I messed up a few times and the shade of the Sharpie didn’t seem to be that vibrant, so at this point I was getting nervous. In the end, I had an overcrowded floral mess masterpiece.

 

4. Find ring form

To make the ring shape out of the plastic, you need something roughly the size of the finger you want the ring to fit. I tried a bunch of things — Expo marker, glue stick, mascara tubes, until I finally found my “Babylips” chapstick, and it (kind of) worked!

5. Shrink your ‘Dink (!!!)

Easily the best part of the process, poppin’ your dink into the oven and watch it go, go go! I realized today, however, that watching a strip of flowers shrink and curl up is way less fun than Hello Kitty shrink.

Next time, remind me that clear plastic on aluminum foil doesn’t photograph too well.

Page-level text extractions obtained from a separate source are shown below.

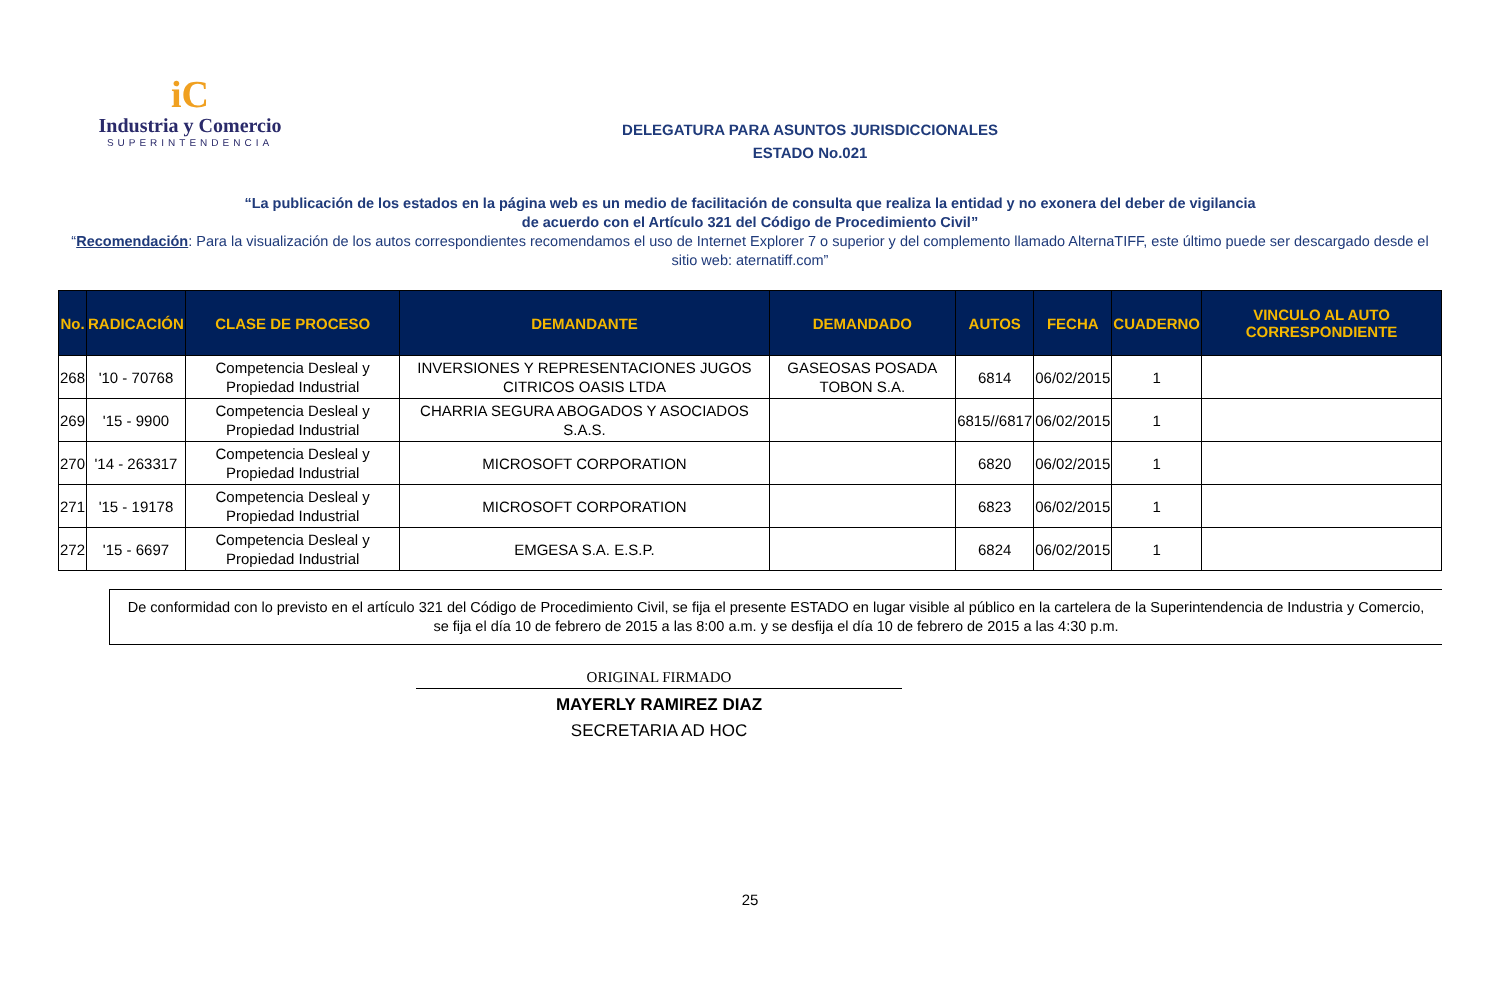iC
Industria y Comercio
SUPERINTENDENCIA
DELEGATURA PARA ASUNTOS JURISDICCIONALES
ESTADO No.021
“La publicación de los estados en la página web es un medio de facilitación de consulta que realiza la entidad y no exonera del deber de vigilancia
de acuerdo con el Artículo 321 del Código de Procedimiento Civil”
“Recomendación: Para la visualización de los autos correspondientes recomendamos el uso de Internet Explorer 7 o superior y del complemento llamado AlternaTIFF, este último puede ser descargado desde el sitio web: aternatiff.com”
| No. | RADICACIÓN | CLASE DE PROCESO | DEMANDANTE | DEMANDADO | AUTOS | FECHA | CUADERNO | VINCULO AL AUTO CORRESPONDIENTE |
| --- | --- | --- | --- | --- | --- | --- | --- | --- |
| 268 | '10 - 70768 | Competencia Desleal y Propiedad Industrial | INVERSIONES Y REPRESENTACIONES JUGOS CITRICOS OASIS LTDA | GASEOSAS POSADA TOBON S.A. | 6814 | 06/02/2015 | 1 | |
| 269 | '15 - 9900 | Competencia Desleal y Propiedad Industrial | CHARRIA SEGURA ABOGADOS Y ASOCIADOS S.A.S. | | 6815//6817 | 06/02/2015 | 1 | |
| 270 | '14 - 263317 | Competencia Desleal y Propiedad Industrial | MICROSOFT CORPORATION | | 6820 | 06/02/2015 | 1 | |
| 271 | '15 - 19178 | Competencia Desleal y Propiedad Industrial | MICROSOFT CORPORATION | | 6823 | 06/02/2015 | 1 | |
| 272 | '15 - 6697 | Competencia Desleal y Propiedad Industrial | EMGESA S.A. E.S.P. | | 6824 | 06/02/2015 | 1 | |
De conformidad con lo previsto en el artículo 321 del Código de Procedimiento Civil, se fija el presente ESTADO en lugar visible al público en la cartelera de la Superintendencia de Industria y Comercio, se fija el día 10 de febrero de 2015 a las 8:00 a.m. y se desfija el día 10 de febrero de 2015 a las 4:30 p.m.
ORIGINAL FIRMADO
MAYERLY RAMIREZ DIAZ
SECRETARIA AD HOC
25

But it’s there — in the center.

 

The plastic curled up and shrunk way earlier than I thought it would (I almost missed it!) and once it had flattened back out, I pulled it out of the oven and very, veeeery quickly tried (and failed) to…

6. Form the ring

I had about ten seconds to turn it from flat plastic to a curved ring. And it didn’t work out too well… Forget the ring form, I was just trying to get that thing to curl at all before it cooled too much.

Not too bad, right? That’s what I thought, until I realized how hard it was to reshape it. The second time (after I put it back in the oven for 30 seconds) didn’t work; it got worse, with random corners and nowhere near as rounded as I needed. After the third time, I realized my strip was way too long. And after I sawed off the extra bits (my x-acto knife will probably never forgive me), I popped it back into the oven and got this:

After five or six re-shapings total, I thought it might snap if I tried again. It’s not exactly circular, but so what? It (kind of) fits on my ring finger and the design isn’t as bad as it looked pre-shrink. I probably won’t wear it too often (read: ever), but isn’t that what Shrinky Dinks are for — to be made and then promptly forgotten again?